Trump will use his executive power to take action where Congress has not, essentially replicating bipartisan legislation that has stalled on Capitol Hill for several years. Prominent Democrats have joined Republicans in promoting such a policy change to combat anti-Semitism as well as the boycott-Israel movement.

As Rabbi Alissa Wise, co-acting executive director of Jewish Voice for Peace, put it in a statement: "The executive order is his way of forcing through a deeply unpopular and unconstitutional bill."

"Three days ago, Trump said Jews would vote for him because they like money," Wise said, referencing the president's speech at a pro-Israel conference in Florida over the weekend. "And yet now he suddenly pretends to care about Jewish safety? He has never cared about stopping anti-Semitism—this executive order is about silencing Palestinians and the people who speak up with them."

Wise, on behalf of her group, urged members of Congress to "immediately condemn this executive order and commit to overturning this authoritarian act."

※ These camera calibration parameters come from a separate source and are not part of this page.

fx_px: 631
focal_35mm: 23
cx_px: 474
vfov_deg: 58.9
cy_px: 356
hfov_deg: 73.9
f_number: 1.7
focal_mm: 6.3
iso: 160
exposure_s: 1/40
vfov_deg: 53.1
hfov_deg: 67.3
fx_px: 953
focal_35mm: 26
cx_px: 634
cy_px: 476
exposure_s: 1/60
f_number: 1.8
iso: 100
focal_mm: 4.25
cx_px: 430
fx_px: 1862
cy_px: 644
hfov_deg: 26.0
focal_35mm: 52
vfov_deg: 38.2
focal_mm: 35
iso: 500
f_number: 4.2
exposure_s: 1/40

Among those who have spoken out against the order is Rep. Pramila Jayapal (D-Wash.), co-chair of the Congressional Progressive Caucus. She warned in a tweet Wednesday that Trump's order "will stifle free speech and legitimate opposition to the Israeli government's policies on college campuses. It will do nothing to protect Jewish students. Instead, it'll usher in a climate of fear for campus activists."

Journalist Aaron Maté concurred, commenting that it is "hard to think of a more brazen assault on free speech."

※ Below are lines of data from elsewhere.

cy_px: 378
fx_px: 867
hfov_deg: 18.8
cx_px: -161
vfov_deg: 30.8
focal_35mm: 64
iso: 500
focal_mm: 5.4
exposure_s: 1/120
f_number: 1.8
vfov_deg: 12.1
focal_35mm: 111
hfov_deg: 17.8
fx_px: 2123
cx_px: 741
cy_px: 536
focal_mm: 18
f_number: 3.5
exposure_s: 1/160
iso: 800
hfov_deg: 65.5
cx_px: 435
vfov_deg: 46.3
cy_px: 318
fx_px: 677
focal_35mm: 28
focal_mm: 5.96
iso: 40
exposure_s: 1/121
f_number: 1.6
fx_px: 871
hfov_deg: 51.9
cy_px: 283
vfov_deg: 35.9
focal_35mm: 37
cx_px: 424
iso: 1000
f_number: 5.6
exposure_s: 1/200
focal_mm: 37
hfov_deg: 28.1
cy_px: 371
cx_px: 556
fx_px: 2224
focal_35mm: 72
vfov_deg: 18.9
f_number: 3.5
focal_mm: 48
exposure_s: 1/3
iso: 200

Students such as IfNotNow activist Becca Lubow also slammed the forthcoming move by Trump.

"As an anti-occupation college student, I know this executive order defining Judaism as a 'nationality' will ramp up already vicious attacks on Palestinian students," she said. "As a Jew, I'm terrified by my government saying my country, my home, isn't here."

Some critics decried the "hypocrisy" of Trump's order and accused the president of contributing to anti-Semitism.

Others highlighted how often critics of Israel face attempts to silence them, on campuses and beyond.

Lisa Hendricks, a national volunteer with the gun violence prevention group Moms Demand Action, also took to Twitter to weigh in on Trump's executive order.

"Nope. This does not fight anti-Semitism, this is just another way of othering Jews," she wrote. "Judaism is my religion, not my race or ethnicity. You know who defined Jews as a race? Nazis."